Environmental News ICYMI 07-07-17
A weekly roundup for busy people
The bubonic plague is back, this time with three confirmed cases in New Mexico. The state is an ideal habitat for the disease, due to its “buffet of possible rodent hosts.”
A paper in Science concluded climate disruption will impoverish Southern, Central, and Mid-Atlantic America, and enrich the Pacific Northwest, Great Lakes, and New England. "If we continue on the current path, our analysis indicates it may result in the largest transfer of wealth from the poor to the rich in the country's history," the study’s lead author told Reuters. For every degree of warming, a region will lose roughly 1.2% of its GDP.
Runaways from salmon hatcheries are competing with wild salmon for oxygen.
A heat wave killed so many dairy cows in California’s Central Valley that the local rendering plant stopped picking up carcasses. The state’s California Dairy Quality Assurance Program issued an emergency advisory for dealing with “extensively decomposed deadstock.”
The EPA cannot delay implementing an Obama-era rule requiring oil and gas companies to search for and fix methane leaks in their equipment, a federal appeals court ruled on Monday. Previously, a similar rule narrowly survived an attempt at repeal in the Senate.

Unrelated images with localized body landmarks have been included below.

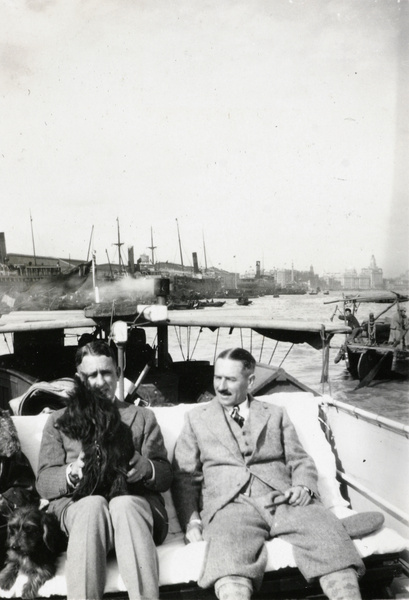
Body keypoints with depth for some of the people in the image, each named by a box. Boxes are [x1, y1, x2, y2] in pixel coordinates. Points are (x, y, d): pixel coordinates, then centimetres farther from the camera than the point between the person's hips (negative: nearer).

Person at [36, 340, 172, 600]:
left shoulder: (143, 416, 21)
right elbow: (44, 482, 11)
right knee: (93, 504, -35)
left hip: (133, 500, 0)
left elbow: (166, 475, 12)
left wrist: (146, 468, -12)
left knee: (124, 504, -35)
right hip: (77, 504, 0)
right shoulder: (59, 421, 21)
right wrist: (73, 472, -12)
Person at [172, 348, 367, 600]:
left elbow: (301, 461, 18)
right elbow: (185, 477, 13)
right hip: (231, 503, -1)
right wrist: (192, 521, -3)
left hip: (282, 498, 2)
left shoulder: (276, 414, 22)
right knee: (228, 546, -36)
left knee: (328, 530, -29)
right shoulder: (197, 418, 18)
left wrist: (303, 487, -5)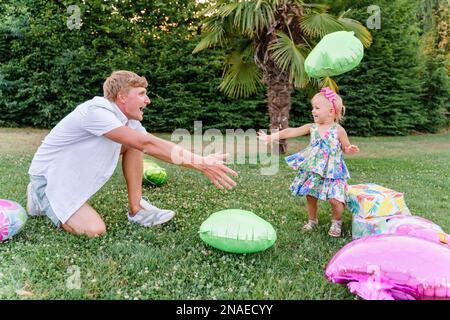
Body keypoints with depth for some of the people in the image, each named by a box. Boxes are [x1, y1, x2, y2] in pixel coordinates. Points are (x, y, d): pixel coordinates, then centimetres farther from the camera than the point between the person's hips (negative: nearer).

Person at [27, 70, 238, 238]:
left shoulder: (129, 120, -3)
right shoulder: (96, 111, -30)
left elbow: (151, 145, -11)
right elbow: (148, 143, -40)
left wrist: (201, 162, -21)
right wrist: (199, 162, -43)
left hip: (75, 172, 8)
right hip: (48, 177, -7)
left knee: (134, 143, -8)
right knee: (94, 230, -24)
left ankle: (137, 209, -3)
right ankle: (42, 199, 3)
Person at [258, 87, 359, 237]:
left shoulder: (338, 130, -7)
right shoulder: (312, 127, 1)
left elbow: (346, 148, 4)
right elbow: (291, 131, -4)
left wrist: (350, 149, -20)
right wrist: (270, 137, -9)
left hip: (332, 171, -4)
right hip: (313, 170, 4)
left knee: (335, 200, -12)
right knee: (310, 196, 9)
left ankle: (336, 222, 16)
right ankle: (312, 221, 33)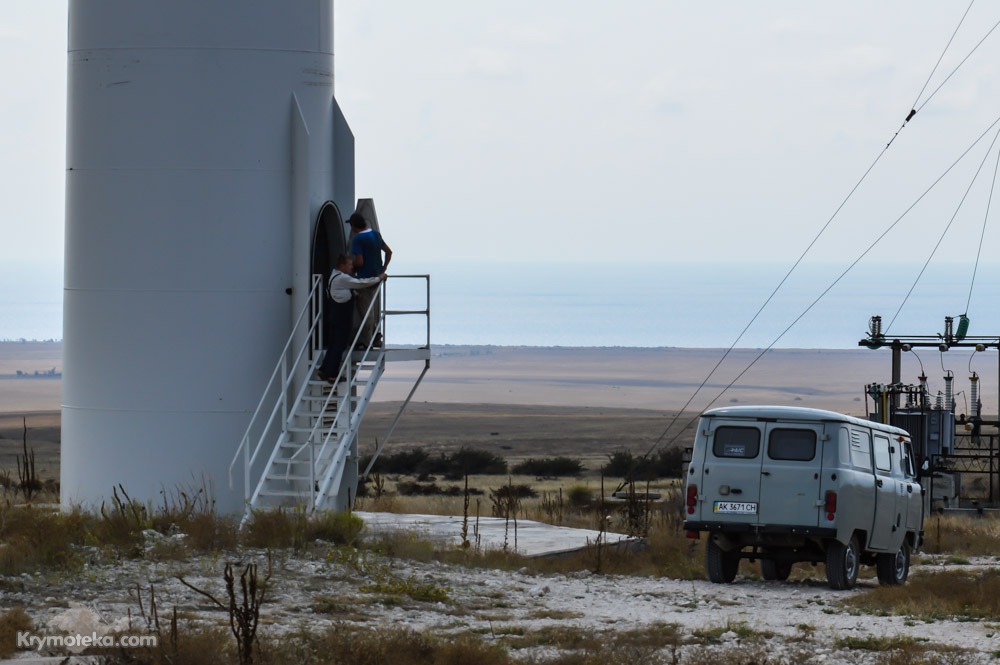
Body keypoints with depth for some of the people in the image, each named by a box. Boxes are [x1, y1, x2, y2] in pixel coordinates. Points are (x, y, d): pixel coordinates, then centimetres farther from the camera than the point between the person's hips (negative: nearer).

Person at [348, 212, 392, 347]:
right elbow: (389, 252, 14)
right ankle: (376, 339, 22)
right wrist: (384, 267, 18)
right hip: (377, 276, 8)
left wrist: (352, 269, -3)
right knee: (375, 309, 16)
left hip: (365, 278, -8)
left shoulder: (358, 239, -18)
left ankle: (367, 341, 1)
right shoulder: (376, 234, 6)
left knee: (365, 310, -1)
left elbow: (359, 262, -22)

Tesla’s first mid-priced electric car, the Model 3, will begin rolling off the assembly line this week, completing another stage of Elon Musk’s Secret Tesla Motors Master Plan. The much-hyped Model 3 will be priced around $35,000, versus the $70,000+ cost of earlier models, and its success (or lack thereof) is expected to make or break the company.
Volvo announced that all the new car models it introduces from 2019 onward will be either hybrids or powered solely by batteries. The company’s existing car models will still have combustion engines, but it plans to phase out cars powered solely by gasoline or diesel by 2024. While the strategy has risks, Volvo CEO Hakan Samuelsson, told the New York Times, “a much bigger risk would be to stick with internal combustion engines.” A day later, France announced that the country intends to end the sale of gasoline- and diesel-powered vehicles by 2040.
The EPA has paid more than twice as much on a personal security detail for EPA Administrator Scott Pruitt than it did for Pruitt’s predecessors, Lisa Jackson and Gina McCarthy. Several EPA agents who previously investigated and prosecuted environmental crimes have been reassigned to serve as Pruitt’s 24/7 bodyguards.
TigerSwan, the private security company hired by Energy Transfer Partners to guard the Dakota Access Pipeline, announced that it is no longer operating in North Dakota. Last week, North Dakota's Private Investigative and Security Board asked a state judge to block TigerSwan from patrolling the pipeline, and to fine the company for operating without a license. The Board knew TigerSwan was unlicensed last September, but the company has come under particular criticism since a trove of leaked documents revealed that the firm was using surveillance technology and tactics developed for counterterrorism on Standing Rock protesters.
A trail camera photographed a new pack of wolf pups in Northern California. The pups are the grandbabies of the legendary OR7, who in 2011 became the first known wild wolf to set foot in California after the species was declared extinct in the 1920s. Another OR7 descendent was recently the first confirmed wild wolf seen in Nevada in almost 100 years.